They also review new albums by Employed to Serve, The Get Up Kids and We Never Learned to Live as well as having a discussion around the new Amon Amarth album and their proclamation that they would like to take the heavy metal baton once the Metallicas and Iron Maidens of the world croak … but are they capable of doing so?
All this plus possibly the most acerbic trade-off of them all as two titans of rock go head to head in the form of AC/DC … and Reel Big Fish. Dirty Deeds Done Dirt Cheap goes up against We’re Not Happy Til You’re Not Happy, an album that lives up to its title by not making Stephen Hill happy. Warning: features fudge eating.
Shout out to Elliot Holt for providing us with our sixth Rioteers Review in the form of Frank Turner’s 4th full-length studio album England Keep My Bones. It was a record of transformation for Turner in a myriad of ways; he played his 1,000th show, headlined Wembley Arena and christened his band The Sleeping Souls all whilst promoting this album. It marks the point where a punk with an acoustic guitar from Winchester managed to infiltrate the mainstream and become inescapable, to the joy of some and the ire of others.
This week there’s a plethora of great albums to discuss from the likes of Frank Carter and the Rattlesnakes, The Wildhearts, The Physics House Band and a collaboration between Marissa Nadler and Stephen Brodsky. Steve also went to see Ho99o9 live, whilst Remfry attended shows by Restorations and Devin Townsend.
This week’s trade off come courtesy of Acid Bath’s ‘When the Kite String Pops’ and Beach Slang’s ‘The Things We Do to Find People Who Feel Like Us’ and there’s a detour into mainstream pop territory as the boys discuss rising star Billie Eilish.
Steve is pitting Britain vs. America in Trade-off this week, as the quintessentially British The Verve goes up against rootin’ tootin’ Americana savages Hootie and the Blowfish. Spoiler, Britain win ….
There are also reviews of new albums by The Flaming Lips, The Damned Things and Lost in the Riots and Remfry recounts his version of events at Daughters London headline show.
Move over Mark Kermode. Eat your heart out Roger Ebert. Put down that popcorn Barry Norman. The Riot Act boys are in town and they’re here to talk movies. But they’re not doing so alone, as this week they’re joined once again by fellow pod-caster extraordinaire (and movie fanatic) Matt Stocks. You wanted the worst, well you got the worst!
Steve, Remfry and Matt cover four recently released music films, including Bohemian Rhapsody, The Dirt, Lords of Chaos and The Godfathers of Hardcore (about Queen, Mötley Crüe, Mayhem and Agnostic Front respectively). They also delve into what makes a good music film and Steve reveals the worst scene he’s ever seen in a film EVER! Beh-Doo
Remfry somehow managed to secure himself another trip to The Netherlands in as many months, so that he could report back to you about festivities at Roadburn 2019. Space cake may or may not have been consumed. Remfry goes into details about the bands he saw including Cave In, Daughters, Mono and the Jo Quail Quintet, A.A. Williams and more.
Back in the room with Steve, the boys review new albums from The Chemical Brothers, Sunn O))) and Memory of Elephants and trade-off this week comes courtesy of Graham Coxon’s Happiness is Magazines and Down I Go’s You’re Lucky God, That I Can Not Reach You.
In an uncharacteristic move for an old cynical punk, Stephen Hill went to see Marks-and-Spencer-core fatigue merchants Doves and Mancunian poptastic royalty Take That and was able to make a surprising comparison between the two. Remfry went to the more usual Riot Act fare of IDLES and Memory of Elephants.
The boys also review new releases from Idlewild, Inter Arma and Blood Command and this week’s trade-off is DevilDriver’s Outlaws ‘Til the End, Vol 1 and Damien Rice’s 9.

* DATA SECTION:
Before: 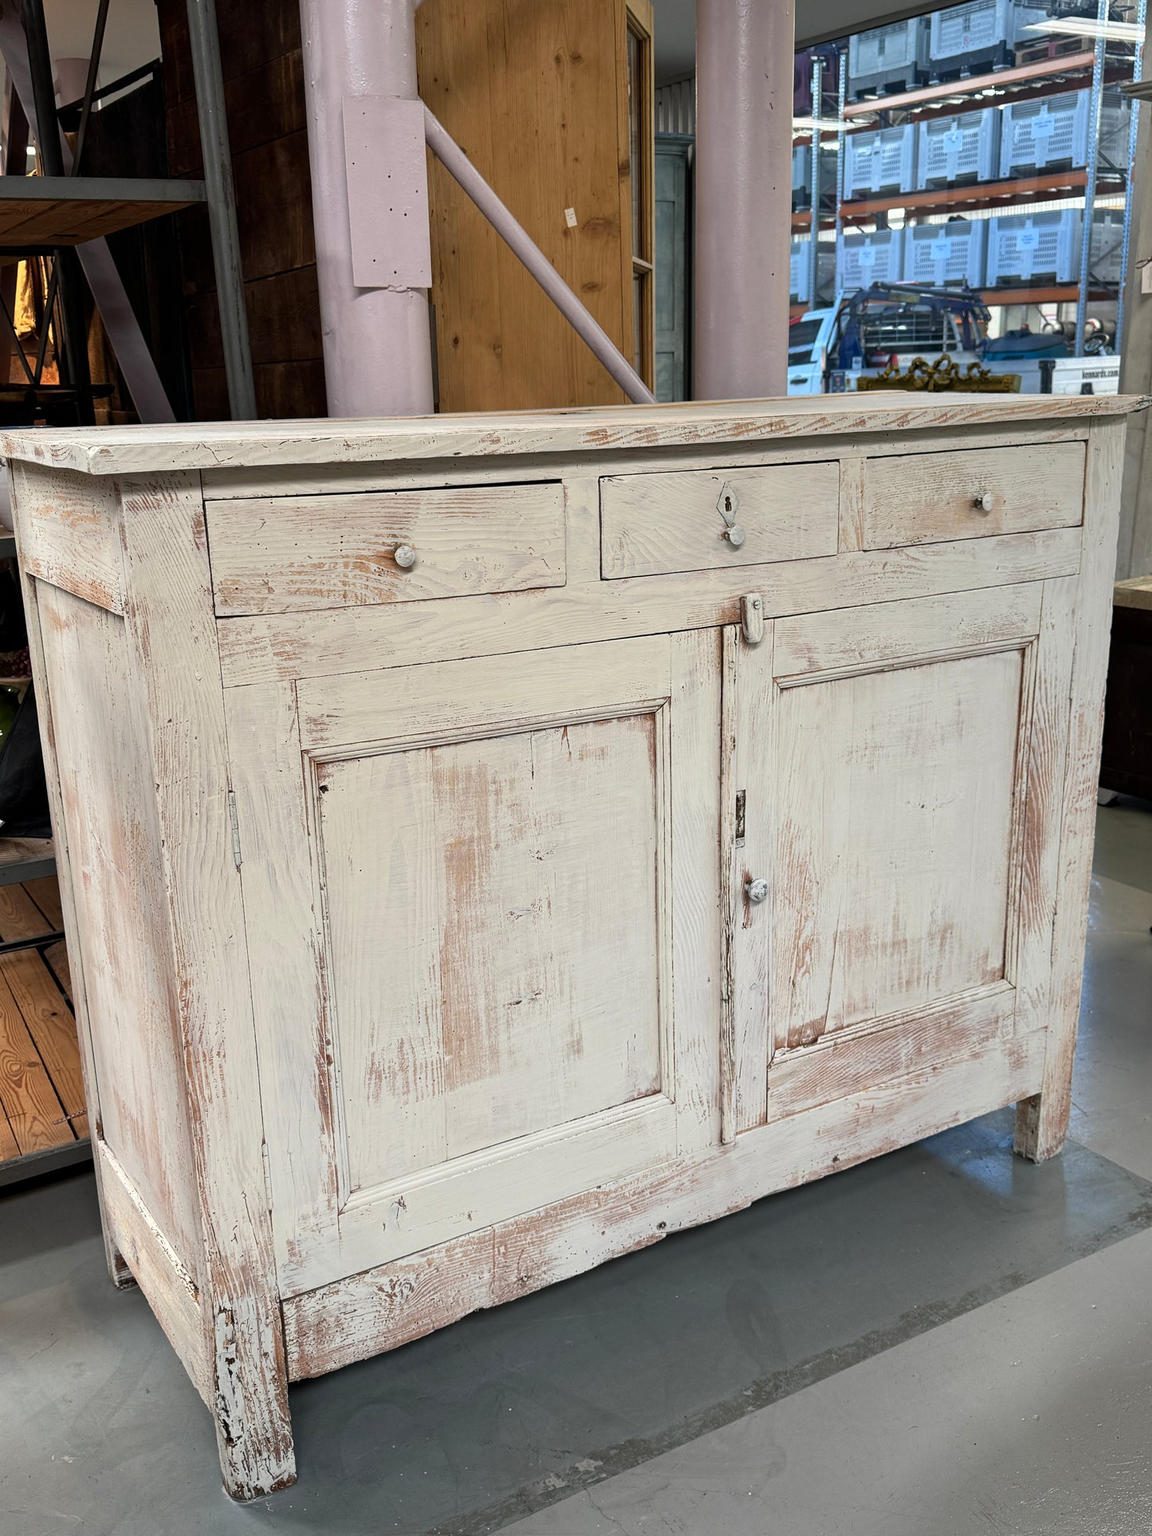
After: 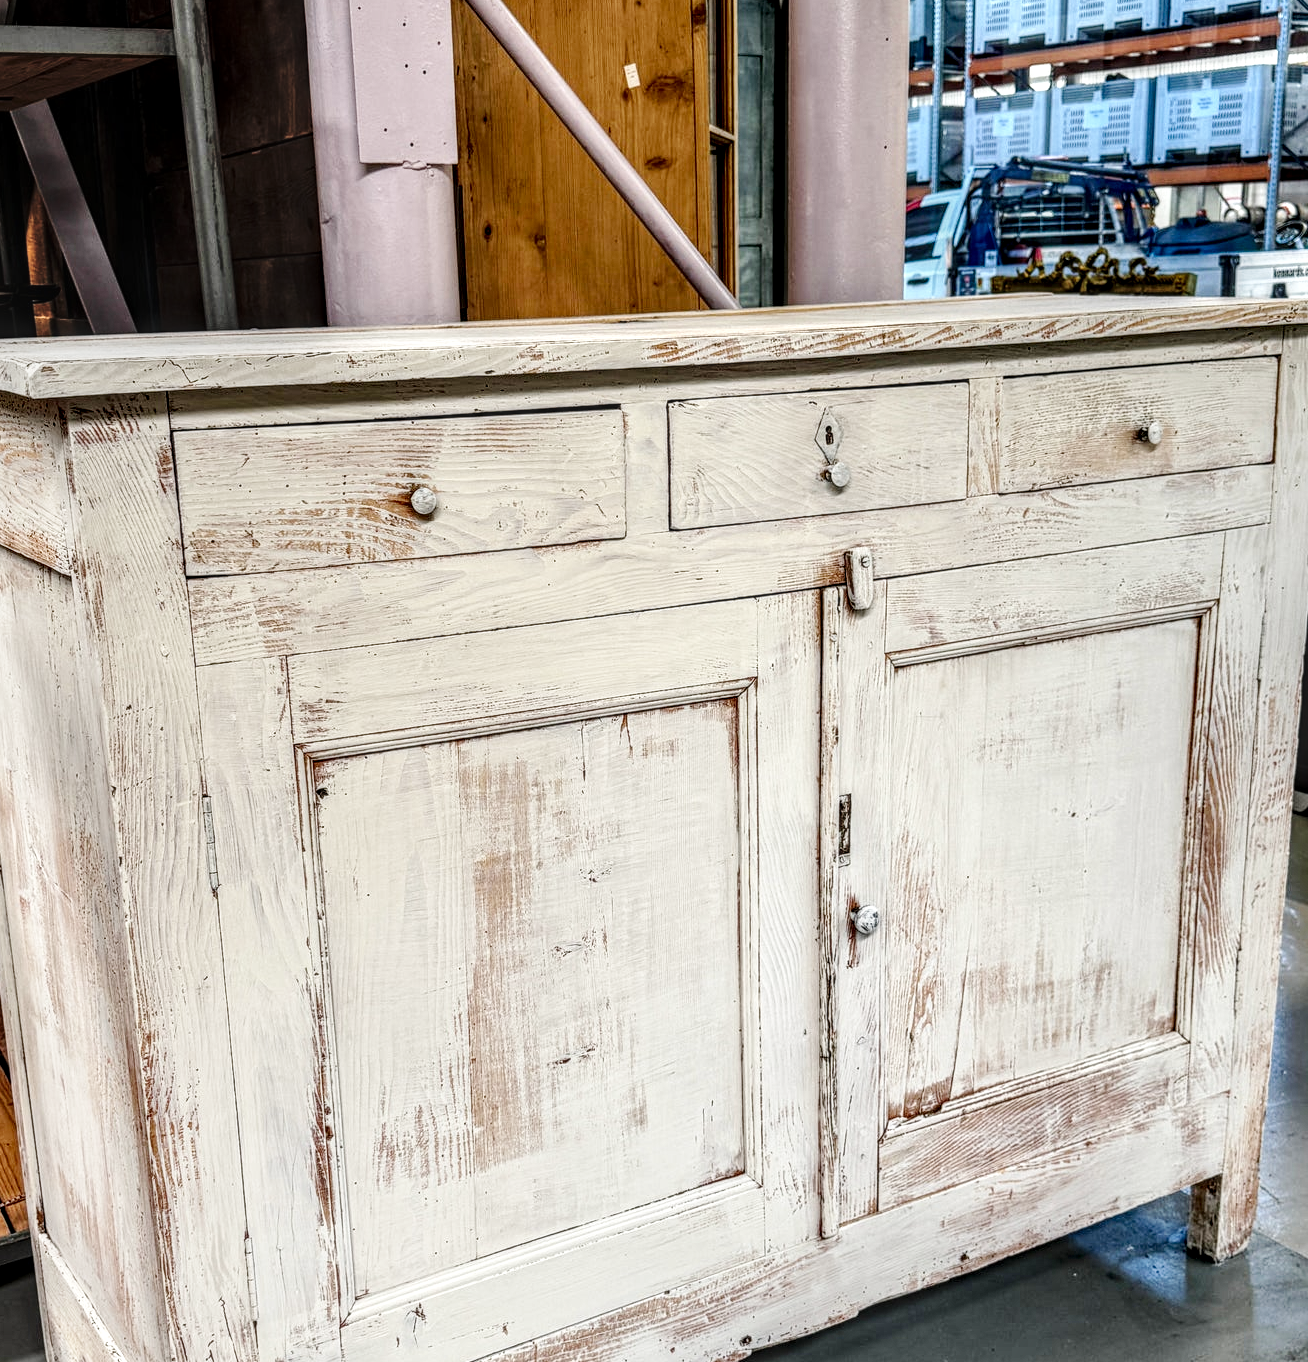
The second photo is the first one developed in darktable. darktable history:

* PROBLEM DESCRIPTION: Condense the paragraph of the podcast text beginning "Remfry somehow managed to secure himself" into two sentences, keeping its main facts.

* RESULT FOR THIS EXERCISE: Remfry made another trip to the Netherlands in as many months to report on Roadburn 2019. He describes the bands he saw, including Cave In, Daughters, Mono and the Jo Quail Quintet, and A.A. Williams.